THE federal government has approved a deed of licence to allow Offshore Energy to undertake resource exploration for a wind farm off the Gippsland coast.
The licence will allow Offshore Energy to undertake exploration in Commonwealth waters about eIght to 13 kilometres off the coast near Port Albert.
This exploration will determine if the site is appropriate to construct Australia's first offshore wind farm, labelled as Star of the South.
Offshore Energy has claimed the 2000 megawatt project, worth $8 billion, will power up to 1.2 million homes.
The company wants to construct 250 wind turbines, which could generate up to 20 per cent of Victoria's electricity needs and feed the power into the National Electricity Market via an underground cable to the Latrobe Valley.
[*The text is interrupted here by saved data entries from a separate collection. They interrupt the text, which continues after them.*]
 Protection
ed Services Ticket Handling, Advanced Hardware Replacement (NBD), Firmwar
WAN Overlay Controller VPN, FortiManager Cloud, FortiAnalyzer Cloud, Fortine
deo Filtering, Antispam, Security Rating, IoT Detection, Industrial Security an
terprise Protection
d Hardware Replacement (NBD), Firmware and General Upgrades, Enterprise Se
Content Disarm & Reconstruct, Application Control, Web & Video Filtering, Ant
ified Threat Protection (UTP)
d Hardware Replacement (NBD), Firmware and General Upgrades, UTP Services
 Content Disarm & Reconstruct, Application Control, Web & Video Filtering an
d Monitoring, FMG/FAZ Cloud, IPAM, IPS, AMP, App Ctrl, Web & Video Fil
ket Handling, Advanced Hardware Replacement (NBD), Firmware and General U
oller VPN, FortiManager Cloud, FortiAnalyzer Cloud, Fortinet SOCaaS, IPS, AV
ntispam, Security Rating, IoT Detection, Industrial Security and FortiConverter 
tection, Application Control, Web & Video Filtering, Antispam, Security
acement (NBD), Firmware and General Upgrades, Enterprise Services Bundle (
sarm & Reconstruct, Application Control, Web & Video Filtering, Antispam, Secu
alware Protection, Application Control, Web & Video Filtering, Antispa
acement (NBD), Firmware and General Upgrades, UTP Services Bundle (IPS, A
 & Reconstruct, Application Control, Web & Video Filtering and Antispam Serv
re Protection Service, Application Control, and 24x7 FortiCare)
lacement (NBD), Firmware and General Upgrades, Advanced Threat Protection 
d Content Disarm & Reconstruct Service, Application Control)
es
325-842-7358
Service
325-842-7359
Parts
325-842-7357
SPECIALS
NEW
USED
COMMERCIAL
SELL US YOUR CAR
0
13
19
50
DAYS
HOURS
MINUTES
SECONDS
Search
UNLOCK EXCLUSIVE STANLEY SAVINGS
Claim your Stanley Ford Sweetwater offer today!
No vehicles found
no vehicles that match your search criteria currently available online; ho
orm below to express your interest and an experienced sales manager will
Offshore wind farms could provide Australia with significant new investment and employment possibilities while also contributing to the stability of the grid and lowering power prices.
According to a government statement, offshore wind is more plentiful and consistent than onshore wind and aligns better with energy demand.
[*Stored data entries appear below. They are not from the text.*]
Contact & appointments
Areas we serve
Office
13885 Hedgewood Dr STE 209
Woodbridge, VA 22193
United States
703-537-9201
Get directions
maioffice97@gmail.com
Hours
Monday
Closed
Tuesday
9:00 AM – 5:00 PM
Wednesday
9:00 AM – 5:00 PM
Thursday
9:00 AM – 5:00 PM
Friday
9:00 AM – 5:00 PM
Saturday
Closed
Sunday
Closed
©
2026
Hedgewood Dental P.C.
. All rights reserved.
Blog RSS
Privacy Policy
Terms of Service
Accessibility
Through the licence, Offshore Energy will be allowed to undertake activities to assess wind resources and sea bed conditions understand whether an offshore farm is technically feasible.
Offshore Energy has not been given any rights to develop or operate an offshore wind farm under the licence.
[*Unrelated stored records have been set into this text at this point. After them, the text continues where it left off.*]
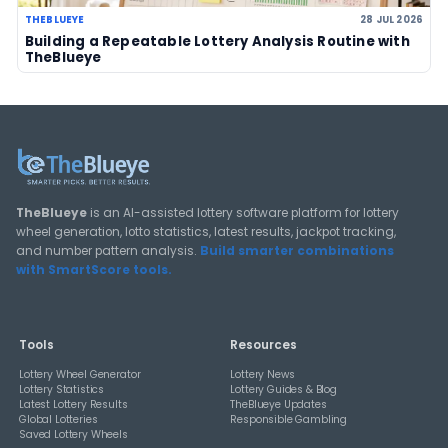
LOTTERY GUIDES
TheBlueye Blog
Deep-dive tutorials, statistical analysis strategies, and 
guides for using lottery data responsibly.
View All Guides
THEBLUEYE
How Combination Statistics Can Help You Bu
Better Lottery Ticket Sets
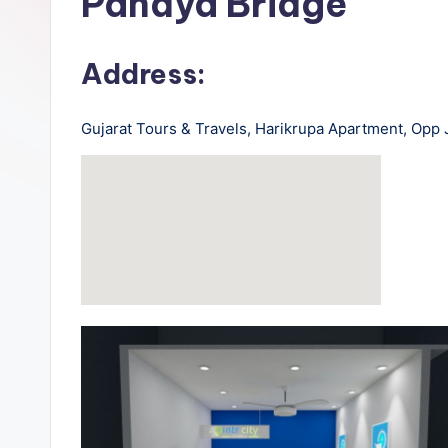
Pandya Bridge
rt
B
Address:
u
Gujarat Tours & Travels, Harikrupa Apartment, Opp
s
-
B
u
s
T
r
a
The licence requires the company to undertake extensive consultation with the community and industry before undertaking any activities.
As this offshore wind farm exploration is an Australian-first, the government has carefully considered the proposal.
The government's engagement with the proposal is only in relation to the exploration licence and it is not providing financial support toward the development of the project.
The exploration licence allows for a range of studies, including wind monitoring and investigations into the seabed and the marine environment.
Star of the South chief executive Andy Evans said the company was excited to begin the next phase of work.
"We've done a lot of background studies and look forward to getting out there and further understanding the marine environment," he said.
"While it's still early days for the project, these crucial investigations will help us move forward and understand how we might progress an offshore wind project in Australia.
"We look forward to working with government, stakeholders and local communities in Gippsland and the Latrobe Valley throughout our investigations."
The Star of the South project has secured financial backing from a major international green energy investment fund.
Formed by Australian developers, Offshore Energy has joined with Danish fund management group Copenhagen Infrastructure Partnership to develop the renewable energy project.
CIP partner Michael Hannibal welcomed the government's decision.
"We look forward to continue investigating the opportunities for offshore wind in Australia, in addition to our projects developing in Europe, Asia and North America," he said.
If the project goes ahead, it could provide one and a half times the energy of the now-closed Hazelwood coal-fired power station.
Friends of the Earth renewable energy spokesperson Pat Simons welcomed news of the approval.
"The Star of the South offshore wind farm will be a game changer for action on climate change and Australia's energy system," he said.